Most of these docs use Dependant as the main marker for dependencies. But the container doesn't actually know about either of these two things! In fact, the container only knows about the DependantBase, which you can find in di.api.dependencies. Dependant is just one possible implementation of the DependantBase.

You can easily build your own version of Dependant by inheriting from Dependant or DependantBase.

Here is an example that extracts headers from requests:

import inspect
from typing import Mapping, Optional, TypeVar

from di.container import Container, bind_by_type
from di.dependant import Dependant, Marker
from di.executors import AsyncExecutor
from di.typing import Annotated


class Request:
    def __init__(self, headers: Mapping[str, str]) -> None:
        self.headers = {k.lower(): v for k, v in headers.items()}


class Header(Marker):
    def __init__(self, alias: Optional[str]) -> None:
        self.alias = alias
        super().__init__(call=None, scope="request", use_cache=False)

    def register_parameter(self, param: inspect.Parameter) -> Dependant[str]:
        if self.alias is not None:
            name = self.alias
        else:
            name = param.name.replace("_", "-")

        def get_header(request: Annotated[Request, Marker()]) -> str:
            return param.annotation(request.headers[name])

        return Dependant(get_header, scope="request")


T = TypeVar("T")

FromHeader = Annotated[T, Header(alias=None)]

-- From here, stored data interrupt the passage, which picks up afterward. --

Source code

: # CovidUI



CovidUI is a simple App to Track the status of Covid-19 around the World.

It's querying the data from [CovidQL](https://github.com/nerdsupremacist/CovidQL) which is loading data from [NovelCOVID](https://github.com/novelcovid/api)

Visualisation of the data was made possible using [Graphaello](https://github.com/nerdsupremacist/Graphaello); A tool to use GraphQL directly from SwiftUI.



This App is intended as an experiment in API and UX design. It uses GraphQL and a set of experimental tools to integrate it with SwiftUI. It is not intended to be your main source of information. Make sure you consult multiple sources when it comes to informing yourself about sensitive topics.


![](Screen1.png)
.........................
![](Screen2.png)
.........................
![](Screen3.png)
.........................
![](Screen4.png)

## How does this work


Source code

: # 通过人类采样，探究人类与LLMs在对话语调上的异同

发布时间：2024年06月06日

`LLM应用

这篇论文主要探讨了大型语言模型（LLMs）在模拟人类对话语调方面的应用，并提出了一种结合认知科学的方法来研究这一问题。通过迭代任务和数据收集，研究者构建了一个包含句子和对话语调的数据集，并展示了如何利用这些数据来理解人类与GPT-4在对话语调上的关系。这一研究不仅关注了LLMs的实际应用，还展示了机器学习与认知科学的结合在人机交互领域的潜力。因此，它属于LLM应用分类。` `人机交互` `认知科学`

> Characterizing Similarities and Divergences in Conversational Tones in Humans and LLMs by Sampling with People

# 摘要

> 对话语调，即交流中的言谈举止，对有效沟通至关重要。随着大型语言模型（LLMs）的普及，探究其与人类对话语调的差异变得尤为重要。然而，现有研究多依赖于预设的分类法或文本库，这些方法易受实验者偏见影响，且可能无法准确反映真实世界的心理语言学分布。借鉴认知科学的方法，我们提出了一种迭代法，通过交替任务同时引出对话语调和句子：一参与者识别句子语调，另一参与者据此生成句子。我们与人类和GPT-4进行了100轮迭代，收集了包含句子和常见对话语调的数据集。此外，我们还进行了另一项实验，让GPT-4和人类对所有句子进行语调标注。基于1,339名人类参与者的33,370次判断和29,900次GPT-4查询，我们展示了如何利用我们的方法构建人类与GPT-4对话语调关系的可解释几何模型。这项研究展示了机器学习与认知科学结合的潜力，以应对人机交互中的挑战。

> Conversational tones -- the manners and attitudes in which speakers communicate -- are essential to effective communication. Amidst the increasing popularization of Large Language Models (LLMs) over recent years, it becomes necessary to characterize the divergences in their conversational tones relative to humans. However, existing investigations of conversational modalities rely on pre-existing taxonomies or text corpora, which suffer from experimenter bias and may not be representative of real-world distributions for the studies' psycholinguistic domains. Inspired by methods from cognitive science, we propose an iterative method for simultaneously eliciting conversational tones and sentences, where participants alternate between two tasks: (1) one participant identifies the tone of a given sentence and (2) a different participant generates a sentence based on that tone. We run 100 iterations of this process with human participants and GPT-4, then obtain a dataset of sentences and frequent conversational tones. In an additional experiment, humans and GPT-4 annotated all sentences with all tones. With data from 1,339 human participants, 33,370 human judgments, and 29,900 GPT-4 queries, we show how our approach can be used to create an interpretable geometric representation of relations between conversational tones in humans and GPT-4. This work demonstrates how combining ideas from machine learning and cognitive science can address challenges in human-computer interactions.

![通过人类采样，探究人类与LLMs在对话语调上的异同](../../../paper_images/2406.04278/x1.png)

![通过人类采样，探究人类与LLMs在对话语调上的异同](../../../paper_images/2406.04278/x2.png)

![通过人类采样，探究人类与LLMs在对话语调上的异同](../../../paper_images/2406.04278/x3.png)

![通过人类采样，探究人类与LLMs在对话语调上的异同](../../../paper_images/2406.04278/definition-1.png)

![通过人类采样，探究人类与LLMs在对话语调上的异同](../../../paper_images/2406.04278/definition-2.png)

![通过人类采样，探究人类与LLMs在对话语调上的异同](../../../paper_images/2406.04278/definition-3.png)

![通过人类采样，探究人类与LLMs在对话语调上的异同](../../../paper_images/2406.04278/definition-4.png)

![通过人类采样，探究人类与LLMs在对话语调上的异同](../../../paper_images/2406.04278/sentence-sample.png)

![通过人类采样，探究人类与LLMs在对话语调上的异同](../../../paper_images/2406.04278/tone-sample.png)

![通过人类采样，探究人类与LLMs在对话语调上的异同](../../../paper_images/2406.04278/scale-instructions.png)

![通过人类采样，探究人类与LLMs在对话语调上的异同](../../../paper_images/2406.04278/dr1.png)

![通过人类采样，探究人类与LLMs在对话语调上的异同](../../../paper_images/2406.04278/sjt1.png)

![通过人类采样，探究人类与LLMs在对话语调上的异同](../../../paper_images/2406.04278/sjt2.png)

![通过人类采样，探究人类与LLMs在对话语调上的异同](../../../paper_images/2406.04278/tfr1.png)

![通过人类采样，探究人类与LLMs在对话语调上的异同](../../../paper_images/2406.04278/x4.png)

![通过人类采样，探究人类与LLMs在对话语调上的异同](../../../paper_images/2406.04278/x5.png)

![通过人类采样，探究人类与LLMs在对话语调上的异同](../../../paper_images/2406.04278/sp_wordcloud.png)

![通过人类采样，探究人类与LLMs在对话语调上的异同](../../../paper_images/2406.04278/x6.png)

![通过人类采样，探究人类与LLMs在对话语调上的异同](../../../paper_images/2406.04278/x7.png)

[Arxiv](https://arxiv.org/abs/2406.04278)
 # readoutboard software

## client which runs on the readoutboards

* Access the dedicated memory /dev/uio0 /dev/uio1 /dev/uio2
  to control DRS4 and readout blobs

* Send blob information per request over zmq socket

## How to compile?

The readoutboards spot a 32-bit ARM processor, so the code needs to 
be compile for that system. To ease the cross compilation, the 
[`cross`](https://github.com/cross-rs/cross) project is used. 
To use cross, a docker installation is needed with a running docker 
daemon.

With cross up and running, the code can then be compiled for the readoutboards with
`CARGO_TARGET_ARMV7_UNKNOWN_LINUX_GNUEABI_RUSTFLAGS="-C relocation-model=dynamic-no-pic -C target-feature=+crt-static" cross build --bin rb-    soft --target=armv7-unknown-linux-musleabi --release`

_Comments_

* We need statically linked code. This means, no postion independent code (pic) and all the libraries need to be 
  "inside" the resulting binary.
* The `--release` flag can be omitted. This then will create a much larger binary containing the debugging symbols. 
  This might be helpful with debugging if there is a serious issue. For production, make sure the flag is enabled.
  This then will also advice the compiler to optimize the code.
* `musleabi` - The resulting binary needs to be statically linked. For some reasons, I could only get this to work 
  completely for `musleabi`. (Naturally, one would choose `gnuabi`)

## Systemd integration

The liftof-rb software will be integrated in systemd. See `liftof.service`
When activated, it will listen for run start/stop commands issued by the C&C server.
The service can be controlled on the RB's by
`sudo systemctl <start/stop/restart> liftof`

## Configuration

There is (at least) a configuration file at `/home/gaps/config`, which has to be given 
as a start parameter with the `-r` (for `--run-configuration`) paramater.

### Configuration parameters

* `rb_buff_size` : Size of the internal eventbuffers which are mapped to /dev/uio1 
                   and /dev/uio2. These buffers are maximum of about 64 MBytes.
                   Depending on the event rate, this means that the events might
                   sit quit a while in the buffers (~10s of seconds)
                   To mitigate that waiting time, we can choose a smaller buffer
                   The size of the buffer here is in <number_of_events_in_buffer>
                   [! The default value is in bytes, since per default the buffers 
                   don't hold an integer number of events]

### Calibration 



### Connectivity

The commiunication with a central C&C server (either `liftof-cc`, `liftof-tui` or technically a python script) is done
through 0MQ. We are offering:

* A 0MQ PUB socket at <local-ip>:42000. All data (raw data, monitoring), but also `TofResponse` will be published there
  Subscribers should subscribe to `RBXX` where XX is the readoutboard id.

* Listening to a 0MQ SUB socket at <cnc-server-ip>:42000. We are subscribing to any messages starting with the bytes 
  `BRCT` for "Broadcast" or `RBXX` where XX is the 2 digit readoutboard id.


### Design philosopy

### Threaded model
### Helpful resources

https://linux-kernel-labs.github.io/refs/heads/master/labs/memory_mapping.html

async def web_framework() -> None:
    container = Container()

    valid_request = Request(headers={"x-header-one": "one", "x-header-two": "2"})
    with container.bind(
        bind_by_type(Dependant(lambda: valid_request, scope="request"), Request)
    ):
        solved = container.solve(
            Dependant(controller, scope="request"), scopes=["request"]
        )
    with container.enter_scope("request") as state:
        await container.execute_async(
            solved, executor=AsyncExecutor(), state=state
        )  # success

    invalid_request = Request(headers={"x-header-one": "one"})
    with container.bind(
        bind_by_type(Dependant(lambda: invalid_request, scope="request"), Request)
    ):
        solved = container.solve(
            Dependant(controller, scope="request"), scopes=["request"]
        )

    with container.enter_scope("request") as state:
        try:
            await container.execute_async(
                solved, executor=AsyncExecutor(), state=state
            )  # fails
        except KeyError:
            pass
        else:
            raise AssertionError(
                "This call should have failed because x-header-two is missing"
            )


def controller(
    x_header_one: FromHeader[str],
    header_two_val: Annotated[int, Header(alias="x-header-two")],
) -> None:
    """This is the only piece of user code"""
    assert x_header_one == "one"
    assert header_two_val == 2

Another good example of the flexibility provided by DependantBase is the implementation of JointDependant, which lets you schedule and execute dependencies together even if they are not directly connected by wiring:

from di.container import Container
from di.dependant import Dependant, JoinedDependant
from di.executors import SyncExecutor


class A:
    ...


class B:
    executed = False

    def __init__(self) -> None:
        B.executed = True


def main():
    container = Container()
    dependant = JoinedDependant(
        Dependant(A, scope="request"),
        siblings=[Dependant(B, scope="request")],
    )
    solved = container.solve(dependant, scopes=["request"])
    with container.enter_scope("request") as state:
        a = container.execute_sync(solved, executor=SyncExecutor(), state=state)
    assert isinstance(a, A)
    assert B.executed

Here B is executed even though A does not depend on it. This is because JoinedDependant leverages the DependantBase interface to tell di that B is a dependency of A even if B is not a parameter or otherwise related to A.